### [Problem statement]
From the first line to the last, copy the listing exactly and omit the images.

### [Given data]

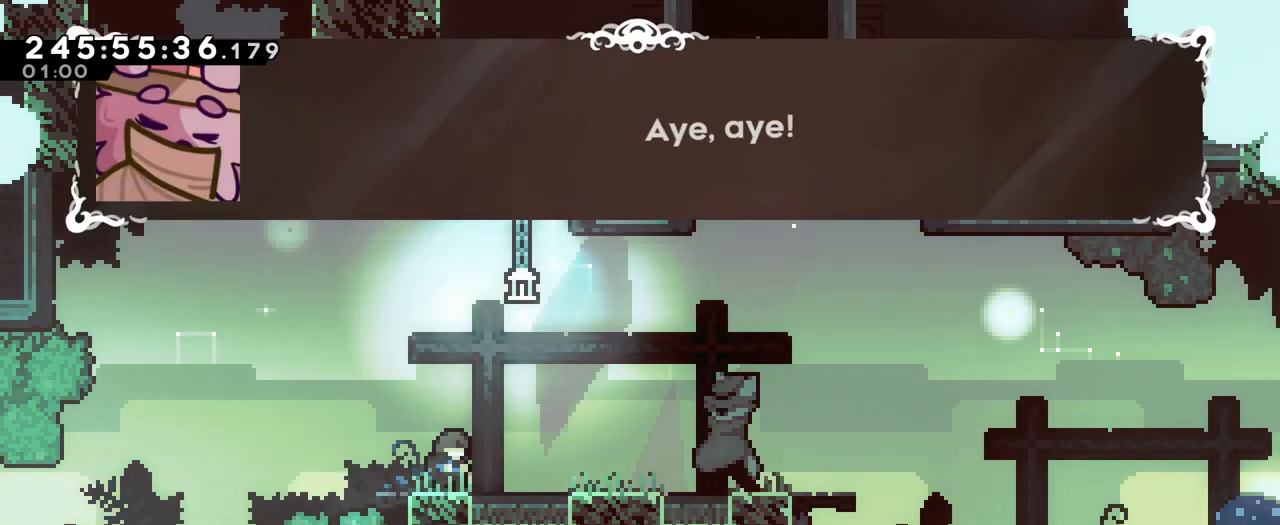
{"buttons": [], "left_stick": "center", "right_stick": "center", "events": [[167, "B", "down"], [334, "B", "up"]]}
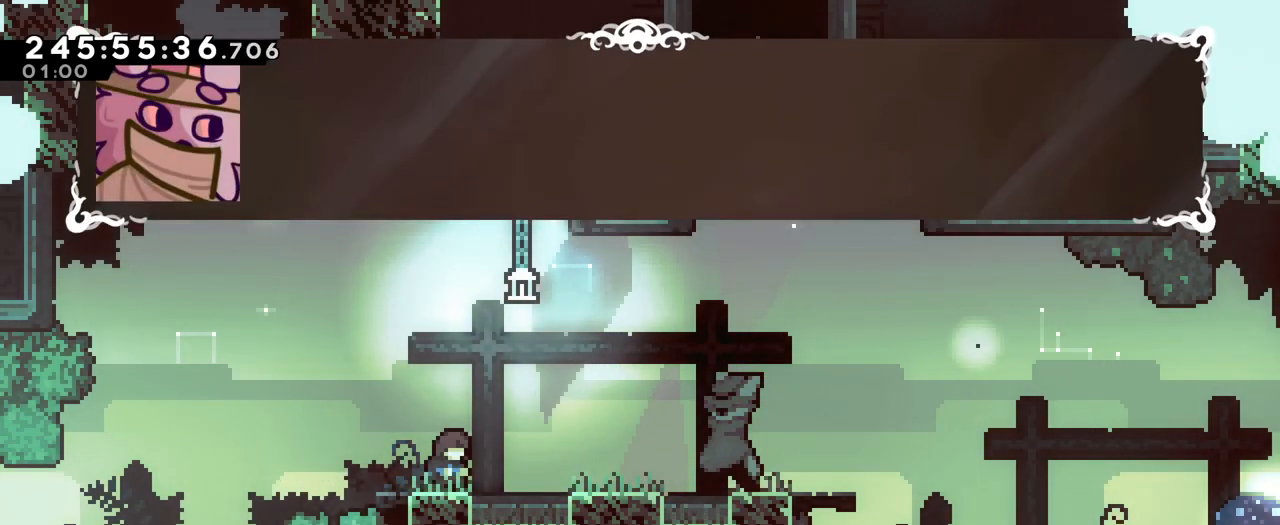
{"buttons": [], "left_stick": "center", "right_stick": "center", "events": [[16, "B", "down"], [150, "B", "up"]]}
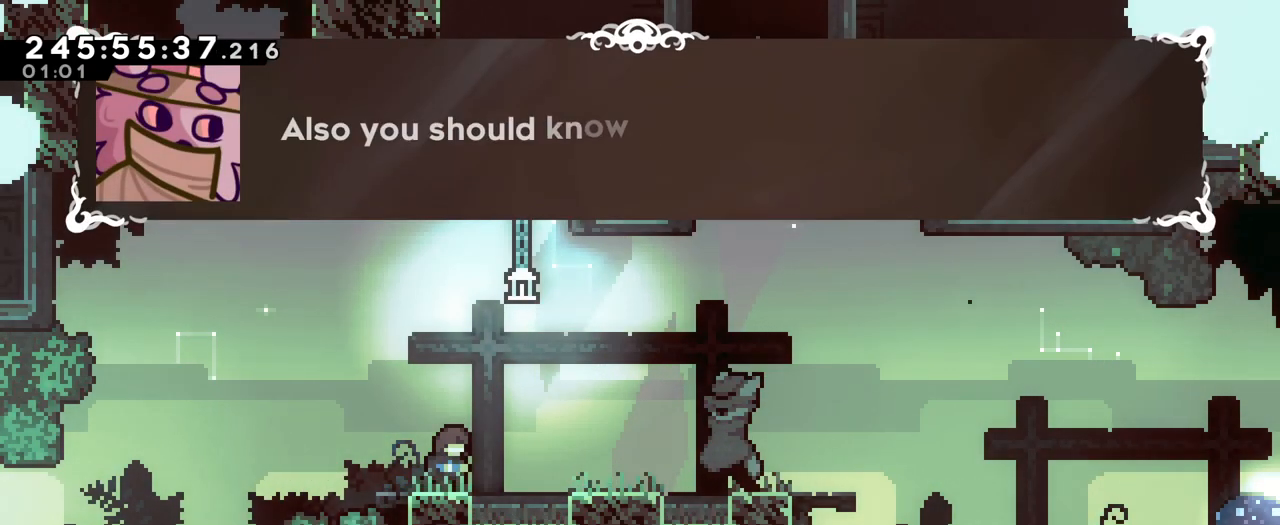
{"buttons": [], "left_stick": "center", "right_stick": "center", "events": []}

### [Task answer]
{"buttons": [], "left_stick": "center", "right_stick": "center", "events": [[167, "B", "down"], [334, "B", "up"]]}
{"buttons": [], "left_stick": "center", "right_stick": "center", "events": [[16, "B", "down"], [150, "B", "up"]]}
{"buttons": [], "left_stick": "center", "right_stick": "center", "events": []}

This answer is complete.